Was it always your intention to offer yoga services as part of Make Do Co or did it naturally happen because it is such a big part of your life?
It has naturally evolved, and I’m still iterating on what Make Do Co is, just like most businesses. I really wanted to bring in all the tools that have helped me in my life and things I’m still exploring. Because these things are important to me, naturally they have become part of what I offer. And then of course there is also seeing what people want, people really do want yoga and mindfulness classes. In permaculture they talk about meeting the need where it is, not trying to force something that does not have a demand but actually putting effort into something that is going to respond
As a yoga teacher, I’ve found many teachers or people working with services in the yoga space really struggle with sticking to their value. Can you offer any advice of how to be confident with your cost?
I think it comes down to how you measure success. We get so caught up on money, some people just can’t move past it. Some people will never accept earning under a certain amount and cling to the safety of money and then other people feel like if they want to charge something for their service it is somehow evil and unfair or poisoned by it. Let’s not give money this much power and this much emphasis, it is really one part of the puzzle.
Again, I look to the permaculture principle, which is a design system of sustainable agriculture. Which can be applied to anything. One of the principles is Obtain and Yield, which makes you ask – is the work you are doing going to be worth it? I think that is really smart. I’m not going to put all this effort into something if I get no yield from it. There are other principles that have equal value such as diversity, care of the earth, fair share etc, so if you have a surplus, make sure you are sharing that with people who don’t.
I’ve been talking with a lot of people in the start-up space about work/life balance and whether it should or can exist nowadays, what are your thoughts on this?
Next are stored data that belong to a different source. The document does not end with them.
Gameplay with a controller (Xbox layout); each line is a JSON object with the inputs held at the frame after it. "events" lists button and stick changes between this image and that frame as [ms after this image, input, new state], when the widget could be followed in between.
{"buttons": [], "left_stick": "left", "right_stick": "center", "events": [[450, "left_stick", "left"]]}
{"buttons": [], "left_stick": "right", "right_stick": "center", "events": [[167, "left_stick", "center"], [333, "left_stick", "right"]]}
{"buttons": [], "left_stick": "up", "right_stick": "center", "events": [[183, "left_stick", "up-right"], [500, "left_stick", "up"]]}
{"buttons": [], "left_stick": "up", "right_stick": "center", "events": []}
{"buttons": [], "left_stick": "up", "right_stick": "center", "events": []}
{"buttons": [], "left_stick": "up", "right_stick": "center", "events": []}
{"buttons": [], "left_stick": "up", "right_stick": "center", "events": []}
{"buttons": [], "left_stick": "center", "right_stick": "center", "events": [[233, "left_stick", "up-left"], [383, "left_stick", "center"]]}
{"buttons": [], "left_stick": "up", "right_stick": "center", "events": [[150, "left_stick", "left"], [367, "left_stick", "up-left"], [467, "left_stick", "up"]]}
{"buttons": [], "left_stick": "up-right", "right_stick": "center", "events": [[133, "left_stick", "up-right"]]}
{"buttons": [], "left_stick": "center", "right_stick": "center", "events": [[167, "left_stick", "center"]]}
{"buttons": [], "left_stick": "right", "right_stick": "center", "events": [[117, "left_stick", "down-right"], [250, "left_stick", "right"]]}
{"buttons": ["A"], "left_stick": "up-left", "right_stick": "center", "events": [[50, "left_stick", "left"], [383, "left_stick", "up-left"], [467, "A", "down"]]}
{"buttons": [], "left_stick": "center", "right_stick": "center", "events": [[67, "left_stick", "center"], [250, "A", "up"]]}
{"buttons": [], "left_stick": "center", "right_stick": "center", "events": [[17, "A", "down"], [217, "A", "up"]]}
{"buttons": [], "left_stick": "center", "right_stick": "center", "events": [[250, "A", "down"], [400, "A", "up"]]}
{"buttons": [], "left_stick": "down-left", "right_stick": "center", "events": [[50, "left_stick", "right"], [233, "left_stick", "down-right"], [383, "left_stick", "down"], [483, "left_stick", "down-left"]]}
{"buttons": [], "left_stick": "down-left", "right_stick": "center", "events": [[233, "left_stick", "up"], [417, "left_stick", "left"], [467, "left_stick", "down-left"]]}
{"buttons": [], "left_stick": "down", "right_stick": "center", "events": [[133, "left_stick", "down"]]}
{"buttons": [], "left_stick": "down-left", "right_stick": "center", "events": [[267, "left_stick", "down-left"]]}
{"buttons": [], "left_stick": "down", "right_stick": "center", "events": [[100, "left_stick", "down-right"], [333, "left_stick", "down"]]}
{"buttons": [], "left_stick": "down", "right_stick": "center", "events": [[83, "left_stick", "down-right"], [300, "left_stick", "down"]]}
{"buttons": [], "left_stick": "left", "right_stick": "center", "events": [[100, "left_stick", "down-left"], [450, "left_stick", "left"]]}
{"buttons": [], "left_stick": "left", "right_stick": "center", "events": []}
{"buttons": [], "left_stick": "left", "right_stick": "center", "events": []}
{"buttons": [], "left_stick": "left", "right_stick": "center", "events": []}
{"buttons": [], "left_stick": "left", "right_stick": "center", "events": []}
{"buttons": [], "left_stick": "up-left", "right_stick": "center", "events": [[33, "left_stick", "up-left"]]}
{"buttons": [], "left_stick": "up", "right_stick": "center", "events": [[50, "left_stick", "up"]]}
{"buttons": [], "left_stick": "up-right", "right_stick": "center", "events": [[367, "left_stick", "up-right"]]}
The world has changed so much that no one works 9-5. Or even people who have shift work or allocated times to work, for the most part have work to do outside of that. It is just this constant on culture. I think in the past if you could go to work and then just leave it behind when you are away to enjoy your life then that was fine, but it is becoming less and less possible. So if we are going to work more and more, why not enjoy it. I really don’t see the point of doing something as a means to an end, because life is too short for that. What I’m trying to work towards, and what I have achieved already is working on things that stimulate me, and the stuff I read about on weekends is the stuff I write about on Monday and the things we are talking about today are things I go on holidays to explore, so to me it is all life, and I just think every moment should be something fulfilling. I mean when you work hard not everything is comfortable but it should be worthwhile.
What’s your vision for Make Do Co over the next few years?
So much! I have lots of ideas and so many things I would like to evolve. I’m going to continue to do the workshops that I offer, continue looking at creativity and purpose and the empowerment of making and doing something, which is where the name comes from. But I would love to have a retreat centre, with a working permaculture garden so people can come to the centre, explore these ideas, get their hands dirty in the garden, understand the relationships in nature as a bigger learning in life.